THE PROBLEM:
Gather each line in the entries that includes the string "lines".

RECORDED DATA:
———
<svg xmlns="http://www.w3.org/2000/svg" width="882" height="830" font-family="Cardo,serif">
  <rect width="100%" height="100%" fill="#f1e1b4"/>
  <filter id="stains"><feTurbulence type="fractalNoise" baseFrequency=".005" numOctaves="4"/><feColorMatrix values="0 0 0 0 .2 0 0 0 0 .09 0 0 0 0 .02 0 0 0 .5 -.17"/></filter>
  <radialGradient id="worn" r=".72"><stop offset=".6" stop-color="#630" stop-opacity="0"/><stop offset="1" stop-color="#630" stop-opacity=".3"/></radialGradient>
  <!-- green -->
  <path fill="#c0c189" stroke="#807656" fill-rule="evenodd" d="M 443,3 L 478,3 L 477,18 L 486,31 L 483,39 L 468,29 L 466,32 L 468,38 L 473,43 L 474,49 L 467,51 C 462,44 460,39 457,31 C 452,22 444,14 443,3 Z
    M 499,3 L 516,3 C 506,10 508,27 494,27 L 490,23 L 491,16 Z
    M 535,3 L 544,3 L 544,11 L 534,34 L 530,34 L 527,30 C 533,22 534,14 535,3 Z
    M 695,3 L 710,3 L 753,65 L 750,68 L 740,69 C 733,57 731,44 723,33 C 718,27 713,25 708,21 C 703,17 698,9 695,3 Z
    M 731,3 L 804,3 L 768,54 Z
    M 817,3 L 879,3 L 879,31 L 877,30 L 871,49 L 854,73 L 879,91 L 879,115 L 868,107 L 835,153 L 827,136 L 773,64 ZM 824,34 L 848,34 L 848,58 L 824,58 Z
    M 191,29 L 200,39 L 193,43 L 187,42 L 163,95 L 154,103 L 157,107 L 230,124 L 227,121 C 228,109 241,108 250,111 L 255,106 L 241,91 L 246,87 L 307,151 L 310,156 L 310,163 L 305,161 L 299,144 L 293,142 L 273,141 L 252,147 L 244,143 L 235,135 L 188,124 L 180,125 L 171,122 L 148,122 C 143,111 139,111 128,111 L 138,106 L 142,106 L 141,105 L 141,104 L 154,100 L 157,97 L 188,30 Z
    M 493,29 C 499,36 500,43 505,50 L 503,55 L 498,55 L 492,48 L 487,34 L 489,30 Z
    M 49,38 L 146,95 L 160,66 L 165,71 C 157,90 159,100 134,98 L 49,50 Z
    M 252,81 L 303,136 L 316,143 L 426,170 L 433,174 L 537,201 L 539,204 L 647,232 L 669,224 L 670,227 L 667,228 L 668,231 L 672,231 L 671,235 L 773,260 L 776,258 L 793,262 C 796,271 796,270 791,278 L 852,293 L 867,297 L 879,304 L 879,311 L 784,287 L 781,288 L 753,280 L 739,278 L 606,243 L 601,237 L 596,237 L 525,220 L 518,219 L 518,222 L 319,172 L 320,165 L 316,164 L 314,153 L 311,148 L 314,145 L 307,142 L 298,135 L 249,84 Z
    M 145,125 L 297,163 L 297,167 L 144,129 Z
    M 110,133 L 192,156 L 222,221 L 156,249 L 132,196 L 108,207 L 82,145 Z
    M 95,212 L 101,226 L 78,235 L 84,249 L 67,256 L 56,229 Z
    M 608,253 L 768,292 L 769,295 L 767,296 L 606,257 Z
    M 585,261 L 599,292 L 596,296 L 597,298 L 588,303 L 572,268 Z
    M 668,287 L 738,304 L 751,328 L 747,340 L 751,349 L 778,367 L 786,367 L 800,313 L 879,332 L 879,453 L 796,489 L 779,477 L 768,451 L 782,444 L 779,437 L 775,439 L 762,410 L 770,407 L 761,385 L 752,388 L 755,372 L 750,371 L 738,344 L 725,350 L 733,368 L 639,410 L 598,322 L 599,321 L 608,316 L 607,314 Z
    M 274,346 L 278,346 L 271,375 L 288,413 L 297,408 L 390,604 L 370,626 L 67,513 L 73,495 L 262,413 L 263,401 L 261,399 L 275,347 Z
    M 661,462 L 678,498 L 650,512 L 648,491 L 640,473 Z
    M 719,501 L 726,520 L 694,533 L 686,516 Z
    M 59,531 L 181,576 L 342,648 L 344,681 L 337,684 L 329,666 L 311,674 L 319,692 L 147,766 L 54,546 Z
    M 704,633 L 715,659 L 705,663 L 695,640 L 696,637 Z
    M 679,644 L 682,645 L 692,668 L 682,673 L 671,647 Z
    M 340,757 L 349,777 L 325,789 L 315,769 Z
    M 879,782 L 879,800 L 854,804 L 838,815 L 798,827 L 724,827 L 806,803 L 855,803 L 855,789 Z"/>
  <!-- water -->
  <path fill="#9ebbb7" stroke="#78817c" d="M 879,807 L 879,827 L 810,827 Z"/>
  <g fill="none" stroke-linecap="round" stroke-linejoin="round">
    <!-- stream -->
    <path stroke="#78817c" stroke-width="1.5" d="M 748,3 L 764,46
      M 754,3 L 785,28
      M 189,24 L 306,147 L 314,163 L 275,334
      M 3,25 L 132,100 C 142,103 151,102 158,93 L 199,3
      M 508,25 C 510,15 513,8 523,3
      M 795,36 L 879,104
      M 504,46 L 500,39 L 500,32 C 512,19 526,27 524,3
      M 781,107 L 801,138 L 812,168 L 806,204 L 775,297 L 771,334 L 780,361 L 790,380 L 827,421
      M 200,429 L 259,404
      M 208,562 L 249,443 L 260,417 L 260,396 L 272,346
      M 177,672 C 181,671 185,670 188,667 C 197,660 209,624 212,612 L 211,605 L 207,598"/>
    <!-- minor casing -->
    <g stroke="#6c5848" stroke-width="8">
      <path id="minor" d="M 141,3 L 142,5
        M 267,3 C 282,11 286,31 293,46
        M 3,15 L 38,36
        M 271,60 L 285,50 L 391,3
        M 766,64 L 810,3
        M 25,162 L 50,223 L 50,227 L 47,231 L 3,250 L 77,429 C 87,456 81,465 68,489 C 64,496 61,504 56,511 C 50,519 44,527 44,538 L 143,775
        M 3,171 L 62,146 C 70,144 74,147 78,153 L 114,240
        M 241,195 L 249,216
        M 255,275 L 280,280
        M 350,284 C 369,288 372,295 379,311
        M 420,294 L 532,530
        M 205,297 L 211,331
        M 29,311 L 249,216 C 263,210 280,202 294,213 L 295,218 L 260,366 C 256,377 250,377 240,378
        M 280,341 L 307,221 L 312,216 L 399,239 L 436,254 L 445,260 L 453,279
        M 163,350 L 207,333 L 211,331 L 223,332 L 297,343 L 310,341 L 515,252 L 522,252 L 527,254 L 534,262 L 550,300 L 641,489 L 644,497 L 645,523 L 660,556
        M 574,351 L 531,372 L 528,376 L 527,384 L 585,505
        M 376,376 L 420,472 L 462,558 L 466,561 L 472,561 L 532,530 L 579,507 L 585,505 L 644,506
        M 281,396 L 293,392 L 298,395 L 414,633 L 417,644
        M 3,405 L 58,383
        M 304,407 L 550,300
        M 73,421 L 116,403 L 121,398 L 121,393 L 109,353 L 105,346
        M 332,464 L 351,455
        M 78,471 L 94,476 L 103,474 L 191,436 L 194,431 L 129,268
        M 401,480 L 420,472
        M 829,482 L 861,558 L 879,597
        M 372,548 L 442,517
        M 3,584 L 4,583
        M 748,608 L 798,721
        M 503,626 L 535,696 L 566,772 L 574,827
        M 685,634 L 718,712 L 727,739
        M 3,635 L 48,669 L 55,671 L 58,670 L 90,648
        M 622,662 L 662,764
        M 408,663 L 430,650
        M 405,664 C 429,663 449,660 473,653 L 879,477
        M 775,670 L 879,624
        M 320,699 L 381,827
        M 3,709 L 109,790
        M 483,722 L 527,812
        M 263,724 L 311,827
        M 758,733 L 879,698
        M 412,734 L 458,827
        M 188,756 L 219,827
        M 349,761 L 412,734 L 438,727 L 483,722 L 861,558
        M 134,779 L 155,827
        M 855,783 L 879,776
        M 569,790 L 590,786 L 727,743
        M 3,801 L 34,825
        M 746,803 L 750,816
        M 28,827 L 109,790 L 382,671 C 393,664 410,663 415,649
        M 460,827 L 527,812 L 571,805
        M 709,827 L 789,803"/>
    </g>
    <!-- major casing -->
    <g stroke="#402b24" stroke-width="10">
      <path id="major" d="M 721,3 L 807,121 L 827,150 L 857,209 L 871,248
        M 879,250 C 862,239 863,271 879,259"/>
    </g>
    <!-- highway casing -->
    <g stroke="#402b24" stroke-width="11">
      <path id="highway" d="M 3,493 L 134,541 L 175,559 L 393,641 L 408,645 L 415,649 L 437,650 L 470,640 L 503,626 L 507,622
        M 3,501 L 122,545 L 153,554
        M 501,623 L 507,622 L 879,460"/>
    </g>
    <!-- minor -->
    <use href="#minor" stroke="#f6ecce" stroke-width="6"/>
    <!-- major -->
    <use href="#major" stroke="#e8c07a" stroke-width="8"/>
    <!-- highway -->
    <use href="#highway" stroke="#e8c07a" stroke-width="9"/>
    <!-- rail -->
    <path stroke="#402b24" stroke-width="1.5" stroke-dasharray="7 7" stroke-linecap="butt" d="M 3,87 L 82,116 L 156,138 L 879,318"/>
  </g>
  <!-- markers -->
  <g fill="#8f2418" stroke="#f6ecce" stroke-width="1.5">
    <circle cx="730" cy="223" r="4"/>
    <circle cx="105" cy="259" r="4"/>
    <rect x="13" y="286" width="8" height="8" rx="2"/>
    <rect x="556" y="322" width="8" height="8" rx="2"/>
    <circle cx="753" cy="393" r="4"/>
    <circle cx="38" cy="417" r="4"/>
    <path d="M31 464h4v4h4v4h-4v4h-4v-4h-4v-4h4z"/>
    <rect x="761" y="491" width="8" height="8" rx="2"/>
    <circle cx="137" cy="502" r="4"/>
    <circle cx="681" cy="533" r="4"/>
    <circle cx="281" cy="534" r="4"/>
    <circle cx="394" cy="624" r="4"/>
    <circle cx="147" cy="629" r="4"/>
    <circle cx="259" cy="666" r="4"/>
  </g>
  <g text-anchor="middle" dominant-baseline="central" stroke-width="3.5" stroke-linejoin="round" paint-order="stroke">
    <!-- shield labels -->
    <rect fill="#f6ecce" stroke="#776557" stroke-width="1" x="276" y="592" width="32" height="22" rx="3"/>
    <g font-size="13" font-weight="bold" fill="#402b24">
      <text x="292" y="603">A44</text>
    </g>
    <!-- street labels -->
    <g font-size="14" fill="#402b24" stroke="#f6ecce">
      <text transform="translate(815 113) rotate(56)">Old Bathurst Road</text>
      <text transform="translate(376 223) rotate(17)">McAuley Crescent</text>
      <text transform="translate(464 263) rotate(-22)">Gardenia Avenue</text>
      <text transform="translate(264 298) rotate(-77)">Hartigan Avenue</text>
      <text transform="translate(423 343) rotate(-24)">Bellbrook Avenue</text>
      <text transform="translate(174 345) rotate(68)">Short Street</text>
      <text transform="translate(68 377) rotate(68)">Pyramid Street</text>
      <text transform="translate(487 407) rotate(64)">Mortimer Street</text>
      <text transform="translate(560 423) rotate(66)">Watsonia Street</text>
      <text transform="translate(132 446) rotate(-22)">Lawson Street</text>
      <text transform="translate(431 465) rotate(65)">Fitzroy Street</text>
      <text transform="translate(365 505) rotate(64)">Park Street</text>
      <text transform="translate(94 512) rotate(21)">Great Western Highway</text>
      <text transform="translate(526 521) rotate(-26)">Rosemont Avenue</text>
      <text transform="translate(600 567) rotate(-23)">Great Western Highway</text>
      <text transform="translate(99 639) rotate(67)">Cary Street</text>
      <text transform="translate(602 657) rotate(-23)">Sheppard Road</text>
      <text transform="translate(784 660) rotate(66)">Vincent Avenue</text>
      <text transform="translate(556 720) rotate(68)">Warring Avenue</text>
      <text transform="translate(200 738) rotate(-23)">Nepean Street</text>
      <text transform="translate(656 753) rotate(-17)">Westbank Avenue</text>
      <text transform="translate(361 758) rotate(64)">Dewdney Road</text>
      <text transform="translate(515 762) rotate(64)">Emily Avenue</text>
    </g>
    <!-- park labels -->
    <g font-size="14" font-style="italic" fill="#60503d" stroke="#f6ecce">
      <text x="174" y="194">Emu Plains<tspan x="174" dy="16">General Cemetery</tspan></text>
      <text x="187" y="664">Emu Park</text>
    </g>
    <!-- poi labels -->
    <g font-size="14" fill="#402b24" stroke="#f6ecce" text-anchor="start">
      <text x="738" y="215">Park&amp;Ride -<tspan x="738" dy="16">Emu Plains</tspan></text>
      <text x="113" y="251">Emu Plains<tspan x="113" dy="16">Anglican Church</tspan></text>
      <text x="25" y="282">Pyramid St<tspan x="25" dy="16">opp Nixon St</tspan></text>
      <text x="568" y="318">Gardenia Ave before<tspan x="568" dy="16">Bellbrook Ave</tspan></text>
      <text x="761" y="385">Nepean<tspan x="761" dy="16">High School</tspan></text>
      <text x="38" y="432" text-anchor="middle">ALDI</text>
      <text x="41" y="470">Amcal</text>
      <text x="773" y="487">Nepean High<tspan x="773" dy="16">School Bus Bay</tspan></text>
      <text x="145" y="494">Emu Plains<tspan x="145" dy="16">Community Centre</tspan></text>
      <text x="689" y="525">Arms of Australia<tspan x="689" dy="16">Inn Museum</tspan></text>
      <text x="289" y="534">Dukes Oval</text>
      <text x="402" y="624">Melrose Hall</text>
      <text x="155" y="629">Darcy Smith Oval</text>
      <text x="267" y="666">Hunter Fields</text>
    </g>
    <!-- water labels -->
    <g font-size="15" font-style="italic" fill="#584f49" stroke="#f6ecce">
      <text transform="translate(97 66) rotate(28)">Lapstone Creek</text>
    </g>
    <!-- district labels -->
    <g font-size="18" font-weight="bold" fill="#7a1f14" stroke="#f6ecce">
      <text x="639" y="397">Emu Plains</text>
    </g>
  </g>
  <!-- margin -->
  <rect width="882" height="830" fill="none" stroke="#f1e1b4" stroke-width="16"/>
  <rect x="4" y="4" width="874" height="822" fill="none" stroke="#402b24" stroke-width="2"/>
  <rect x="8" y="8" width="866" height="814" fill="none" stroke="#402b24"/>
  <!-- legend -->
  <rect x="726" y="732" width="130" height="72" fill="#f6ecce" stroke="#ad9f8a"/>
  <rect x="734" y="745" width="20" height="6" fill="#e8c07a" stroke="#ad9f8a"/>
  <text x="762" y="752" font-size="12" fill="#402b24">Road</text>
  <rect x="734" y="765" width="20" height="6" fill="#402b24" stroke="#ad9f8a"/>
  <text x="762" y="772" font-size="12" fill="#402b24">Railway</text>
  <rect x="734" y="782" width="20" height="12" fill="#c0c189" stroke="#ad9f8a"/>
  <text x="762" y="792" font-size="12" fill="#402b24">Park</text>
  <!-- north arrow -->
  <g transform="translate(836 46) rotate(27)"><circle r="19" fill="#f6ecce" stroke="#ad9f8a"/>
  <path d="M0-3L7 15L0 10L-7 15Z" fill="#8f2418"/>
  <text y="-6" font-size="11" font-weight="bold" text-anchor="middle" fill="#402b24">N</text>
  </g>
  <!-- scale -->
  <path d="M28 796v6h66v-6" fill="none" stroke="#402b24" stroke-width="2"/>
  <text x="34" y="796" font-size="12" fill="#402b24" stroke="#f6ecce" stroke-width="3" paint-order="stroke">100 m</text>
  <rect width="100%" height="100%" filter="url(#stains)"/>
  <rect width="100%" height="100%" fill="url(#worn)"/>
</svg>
———
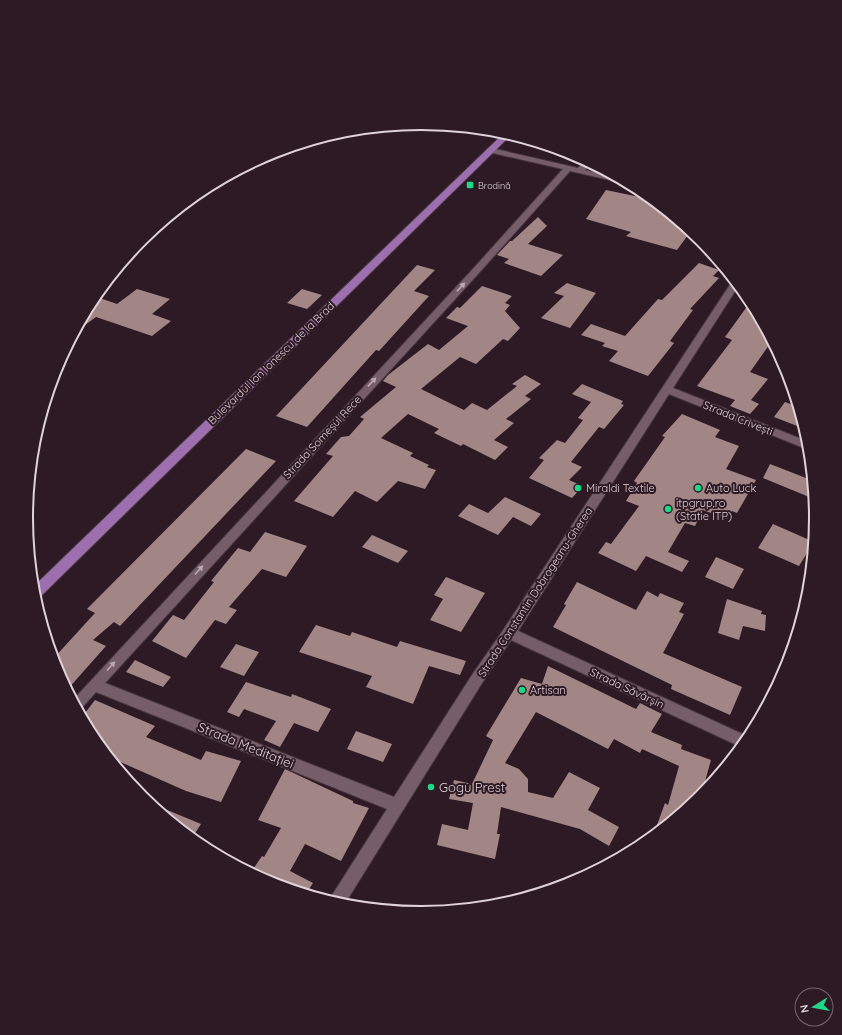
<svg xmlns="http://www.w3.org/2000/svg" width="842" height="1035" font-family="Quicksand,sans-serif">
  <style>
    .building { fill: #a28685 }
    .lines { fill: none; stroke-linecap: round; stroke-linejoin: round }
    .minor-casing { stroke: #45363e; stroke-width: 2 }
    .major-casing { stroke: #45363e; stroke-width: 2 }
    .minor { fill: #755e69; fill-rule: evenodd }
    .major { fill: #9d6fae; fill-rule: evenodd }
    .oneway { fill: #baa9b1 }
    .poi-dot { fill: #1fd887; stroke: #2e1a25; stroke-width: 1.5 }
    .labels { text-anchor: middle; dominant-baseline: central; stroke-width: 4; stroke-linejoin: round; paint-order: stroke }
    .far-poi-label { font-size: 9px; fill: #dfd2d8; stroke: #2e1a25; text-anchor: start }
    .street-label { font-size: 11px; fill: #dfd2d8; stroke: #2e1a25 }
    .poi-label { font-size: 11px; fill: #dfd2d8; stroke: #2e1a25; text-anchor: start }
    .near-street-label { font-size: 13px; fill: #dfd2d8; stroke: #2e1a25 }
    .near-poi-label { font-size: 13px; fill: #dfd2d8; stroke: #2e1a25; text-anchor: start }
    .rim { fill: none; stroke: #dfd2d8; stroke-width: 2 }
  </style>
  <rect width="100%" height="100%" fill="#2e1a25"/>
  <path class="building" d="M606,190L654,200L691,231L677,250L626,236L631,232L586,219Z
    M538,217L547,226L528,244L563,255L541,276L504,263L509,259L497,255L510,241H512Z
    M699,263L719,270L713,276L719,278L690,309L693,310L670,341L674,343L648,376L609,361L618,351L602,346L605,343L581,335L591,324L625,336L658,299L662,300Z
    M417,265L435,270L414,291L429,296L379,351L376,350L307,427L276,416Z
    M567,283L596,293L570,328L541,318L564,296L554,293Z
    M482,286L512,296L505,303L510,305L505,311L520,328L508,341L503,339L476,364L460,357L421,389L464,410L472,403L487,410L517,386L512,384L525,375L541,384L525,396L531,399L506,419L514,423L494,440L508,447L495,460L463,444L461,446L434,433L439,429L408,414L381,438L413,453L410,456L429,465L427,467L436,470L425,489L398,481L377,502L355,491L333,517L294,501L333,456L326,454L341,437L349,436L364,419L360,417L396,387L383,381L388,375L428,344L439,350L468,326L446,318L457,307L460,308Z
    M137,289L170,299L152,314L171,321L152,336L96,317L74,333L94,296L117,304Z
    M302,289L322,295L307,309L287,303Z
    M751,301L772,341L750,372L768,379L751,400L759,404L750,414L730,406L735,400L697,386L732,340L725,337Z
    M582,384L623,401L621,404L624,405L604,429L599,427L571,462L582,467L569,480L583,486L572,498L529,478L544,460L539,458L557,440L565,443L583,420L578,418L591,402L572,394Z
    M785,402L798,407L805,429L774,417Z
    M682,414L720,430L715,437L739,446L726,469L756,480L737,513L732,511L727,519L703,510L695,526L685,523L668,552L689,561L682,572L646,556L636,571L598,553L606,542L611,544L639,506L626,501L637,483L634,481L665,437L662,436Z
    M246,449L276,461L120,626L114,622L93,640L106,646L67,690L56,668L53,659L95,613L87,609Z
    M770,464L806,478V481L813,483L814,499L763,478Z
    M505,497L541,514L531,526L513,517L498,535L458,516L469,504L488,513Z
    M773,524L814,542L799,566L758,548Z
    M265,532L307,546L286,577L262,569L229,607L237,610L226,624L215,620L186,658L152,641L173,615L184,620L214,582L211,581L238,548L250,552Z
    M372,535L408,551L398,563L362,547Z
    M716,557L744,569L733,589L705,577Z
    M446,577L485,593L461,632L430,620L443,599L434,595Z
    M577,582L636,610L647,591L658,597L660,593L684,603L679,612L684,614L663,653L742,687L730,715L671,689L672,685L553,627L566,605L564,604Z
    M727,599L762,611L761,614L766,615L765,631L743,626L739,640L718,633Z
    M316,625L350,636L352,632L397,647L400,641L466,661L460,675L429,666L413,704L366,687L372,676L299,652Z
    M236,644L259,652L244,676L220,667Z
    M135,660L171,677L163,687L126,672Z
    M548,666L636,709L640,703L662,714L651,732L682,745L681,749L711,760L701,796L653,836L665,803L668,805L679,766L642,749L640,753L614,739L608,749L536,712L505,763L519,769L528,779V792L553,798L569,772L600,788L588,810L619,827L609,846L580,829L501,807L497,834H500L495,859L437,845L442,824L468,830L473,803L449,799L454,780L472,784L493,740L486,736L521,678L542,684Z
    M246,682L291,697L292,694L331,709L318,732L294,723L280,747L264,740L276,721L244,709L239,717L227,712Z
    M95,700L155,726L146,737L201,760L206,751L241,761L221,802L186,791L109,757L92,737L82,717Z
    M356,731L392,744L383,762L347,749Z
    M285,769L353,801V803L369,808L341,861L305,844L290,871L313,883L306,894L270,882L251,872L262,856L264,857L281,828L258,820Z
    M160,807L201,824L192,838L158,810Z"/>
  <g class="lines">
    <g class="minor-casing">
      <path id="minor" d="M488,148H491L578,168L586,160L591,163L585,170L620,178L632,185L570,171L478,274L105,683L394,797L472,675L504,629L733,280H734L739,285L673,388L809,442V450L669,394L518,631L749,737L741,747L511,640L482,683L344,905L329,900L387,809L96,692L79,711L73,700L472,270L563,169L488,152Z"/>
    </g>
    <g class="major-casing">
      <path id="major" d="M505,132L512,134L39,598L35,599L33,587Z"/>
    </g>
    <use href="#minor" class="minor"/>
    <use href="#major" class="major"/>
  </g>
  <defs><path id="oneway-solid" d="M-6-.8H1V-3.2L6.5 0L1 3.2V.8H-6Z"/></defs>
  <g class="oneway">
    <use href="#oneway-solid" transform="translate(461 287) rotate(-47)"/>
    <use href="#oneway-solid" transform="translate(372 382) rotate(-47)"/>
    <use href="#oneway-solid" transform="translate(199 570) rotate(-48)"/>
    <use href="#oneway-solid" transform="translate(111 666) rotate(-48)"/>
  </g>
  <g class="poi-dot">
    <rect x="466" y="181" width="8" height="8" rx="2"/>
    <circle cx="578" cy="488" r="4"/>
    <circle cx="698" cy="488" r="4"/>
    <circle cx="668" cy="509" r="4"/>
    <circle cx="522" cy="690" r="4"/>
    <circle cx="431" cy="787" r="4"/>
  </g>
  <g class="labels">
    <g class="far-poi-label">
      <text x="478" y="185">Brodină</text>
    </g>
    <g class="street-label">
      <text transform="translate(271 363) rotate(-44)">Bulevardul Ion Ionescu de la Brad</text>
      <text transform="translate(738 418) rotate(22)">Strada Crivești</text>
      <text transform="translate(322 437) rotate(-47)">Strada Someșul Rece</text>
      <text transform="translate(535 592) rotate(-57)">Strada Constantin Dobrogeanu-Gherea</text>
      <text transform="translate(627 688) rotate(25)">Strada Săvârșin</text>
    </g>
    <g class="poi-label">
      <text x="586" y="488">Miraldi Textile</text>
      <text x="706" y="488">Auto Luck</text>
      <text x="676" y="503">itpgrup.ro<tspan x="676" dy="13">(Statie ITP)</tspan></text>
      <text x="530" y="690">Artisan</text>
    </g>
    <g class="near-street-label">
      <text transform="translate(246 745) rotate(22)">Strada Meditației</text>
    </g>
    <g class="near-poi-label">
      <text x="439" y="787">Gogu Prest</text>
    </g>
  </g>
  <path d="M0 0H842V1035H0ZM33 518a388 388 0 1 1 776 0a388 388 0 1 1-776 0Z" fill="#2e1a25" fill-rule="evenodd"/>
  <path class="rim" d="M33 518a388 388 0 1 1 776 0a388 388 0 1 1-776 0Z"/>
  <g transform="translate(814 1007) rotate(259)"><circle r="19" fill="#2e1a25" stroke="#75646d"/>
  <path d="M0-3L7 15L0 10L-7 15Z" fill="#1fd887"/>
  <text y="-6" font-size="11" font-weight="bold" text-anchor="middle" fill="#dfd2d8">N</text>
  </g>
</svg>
———
OUTPUT FOR THIS EXERCISE:
    .lines { fill: none; stroke-linecap: round; stroke-linejoin: round }
  <g class="lines">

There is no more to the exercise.